- DIRECTIONS
Give the part of the entries below that opens with the line containing "family: Asteraceae" and runs through the end of the entries, including both ends, as a JSON list of strings with one string per line and blank lines omitted.
____ GIVEN ENTRIES
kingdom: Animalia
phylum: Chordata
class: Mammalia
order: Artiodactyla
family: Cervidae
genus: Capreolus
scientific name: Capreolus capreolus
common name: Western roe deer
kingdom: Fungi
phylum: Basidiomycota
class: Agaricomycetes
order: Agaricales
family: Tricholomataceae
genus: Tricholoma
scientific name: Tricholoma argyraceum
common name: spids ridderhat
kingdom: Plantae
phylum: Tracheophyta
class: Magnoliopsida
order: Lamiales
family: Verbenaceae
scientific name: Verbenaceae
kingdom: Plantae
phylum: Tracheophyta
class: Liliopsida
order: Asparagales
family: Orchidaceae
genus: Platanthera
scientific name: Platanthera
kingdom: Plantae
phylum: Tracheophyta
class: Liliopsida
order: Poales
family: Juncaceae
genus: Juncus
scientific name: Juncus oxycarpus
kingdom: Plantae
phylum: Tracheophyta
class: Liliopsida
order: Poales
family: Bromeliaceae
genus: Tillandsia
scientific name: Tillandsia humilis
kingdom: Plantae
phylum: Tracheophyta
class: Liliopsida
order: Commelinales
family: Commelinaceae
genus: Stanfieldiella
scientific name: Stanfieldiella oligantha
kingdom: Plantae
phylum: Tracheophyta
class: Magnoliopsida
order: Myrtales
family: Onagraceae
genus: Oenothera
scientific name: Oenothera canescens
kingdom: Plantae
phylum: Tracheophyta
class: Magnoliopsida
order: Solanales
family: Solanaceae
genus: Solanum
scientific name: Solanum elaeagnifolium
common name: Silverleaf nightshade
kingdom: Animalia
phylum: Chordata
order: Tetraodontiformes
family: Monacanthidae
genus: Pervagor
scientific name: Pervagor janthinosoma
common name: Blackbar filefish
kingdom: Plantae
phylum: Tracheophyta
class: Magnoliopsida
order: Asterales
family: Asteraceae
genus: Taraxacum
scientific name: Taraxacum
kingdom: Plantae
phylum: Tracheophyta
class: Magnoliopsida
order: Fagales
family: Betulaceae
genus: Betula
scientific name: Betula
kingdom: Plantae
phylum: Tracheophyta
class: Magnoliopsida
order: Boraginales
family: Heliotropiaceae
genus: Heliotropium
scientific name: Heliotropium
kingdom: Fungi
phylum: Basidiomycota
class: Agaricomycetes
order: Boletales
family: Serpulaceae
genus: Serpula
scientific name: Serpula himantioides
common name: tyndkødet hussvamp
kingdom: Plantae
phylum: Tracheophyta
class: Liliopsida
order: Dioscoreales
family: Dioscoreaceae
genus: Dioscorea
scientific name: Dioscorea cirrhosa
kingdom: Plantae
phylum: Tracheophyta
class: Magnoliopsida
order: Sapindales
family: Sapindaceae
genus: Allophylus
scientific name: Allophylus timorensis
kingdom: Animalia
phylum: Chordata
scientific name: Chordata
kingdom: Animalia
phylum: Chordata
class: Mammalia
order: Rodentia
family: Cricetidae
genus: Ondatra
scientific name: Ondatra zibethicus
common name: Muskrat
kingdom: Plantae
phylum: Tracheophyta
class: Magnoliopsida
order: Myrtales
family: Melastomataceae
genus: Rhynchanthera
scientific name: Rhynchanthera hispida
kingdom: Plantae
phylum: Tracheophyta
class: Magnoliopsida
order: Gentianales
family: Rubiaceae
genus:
________
- CORRECT OUTPUT
[
  "family: Asteraceae",
  "genus: Taraxacum",
  "scientific name: Taraxacum",
  "kingdom: Plantae",
  "phylum: Tracheophyta",
  "class: Magnoliopsida",
  "order: Fagales",
  "family: Betulaceae",
  "genus: Betula",
  "scientific name: Betula",
  "kingdom: Plantae",
  "phylum: Tracheophyta",
  "class: Magnoliopsida",
  "order: Boraginales",
  "family: Heliotropiaceae",
  "genus: Heliotropium",
  "scientific name: Heliotropium",
  "kingdom: Fungi",
  "phylum: Basidiomycota",
  "class: Agaricomycetes",
  "order: Boletales",
  "family: Serpulaceae",
  "genus: Serpula",
  "scientific name: Serpula himantioides",
  "common name: tyndkødet hussvamp",
  "kingdom: Plantae",
  "phylum: Tracheophyta",
  "class: Liliopsida",
  "order: Dioscoreales",
  "family: Dioscoreaceae",
  "genus: Dioscorea",
  "scientific name: Dioscorea cirrhosa",
  "kingdom: Plantae",
  "phylum: Tracheophyta",
  "class: Magnoliopsida",
  "order: Sapindales",
  "family: Sapindaceae",
  "genus: Allophylus",
  "scientific name: Allophylus timorensis",
  "kingdom: Animalia",
  "phylum: Chordata",
  "scientific name: Chordata",
  "kingdom: Animalia",
  "phylum: Chordata",
  "class: Mammalia",
  "order: Rodentia",
  "family: Cricetidae",
  "genus: Ondatra",
  "scientific name: Ondatra zibethicus",
  "common name: Muskrat",
  "kingdom: Plantae",
  "phylum: Tracheophyta",
  "class: Magnoliopsida",
  "order: Myrtales",
  "family: Melastomataceae",
  "genus: Rhynchanthera",
  "scientific name: Rhynchanthera hispida",
  "kingdom: Plantae",
  "phylum: Tracheophyta",
  "class: Magnoliopsida",
  "order: Gentianales",
  "family: Rubiaceae",
  "genus:"
]